### [TASK TO CARRY OUT]
All entries should be output exactly as they stand.

### [RECORDS PROVIDED]
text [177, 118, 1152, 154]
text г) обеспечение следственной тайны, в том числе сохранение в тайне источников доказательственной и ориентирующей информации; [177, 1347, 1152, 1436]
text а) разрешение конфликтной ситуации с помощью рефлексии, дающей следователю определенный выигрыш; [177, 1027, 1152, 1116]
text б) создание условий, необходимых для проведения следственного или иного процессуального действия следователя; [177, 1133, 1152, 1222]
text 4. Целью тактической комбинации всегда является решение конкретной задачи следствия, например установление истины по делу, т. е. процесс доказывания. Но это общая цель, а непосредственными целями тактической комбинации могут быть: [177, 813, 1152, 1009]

### [WRITTEN RESPONSE]
text [177, 118, 1152, 154]
text г) обеспечение следственной тайны, в том числе сохранение в тайне источников доказательственной и ориентирующей информации; [177, 1347, 1152, 1436]
text а) разрешение конфликтной ситуации с помощью рефлексии, дающей следователю определенный выигрыш; [177, 1027, 1152, 1116]
text б) создание условий, необходимых для проведения следственного или иного процессуального действия следователя; [177, 1133, 1152, 1222]
text 4. Целью тактической комбинации всегда является решение конкретной задачи следствия, например установление истины по делу, т. е. процесс доказывания. Но это общая цель, а непосредственными целями тактической комбинации могут быть: [177, 813, 1152, 1009]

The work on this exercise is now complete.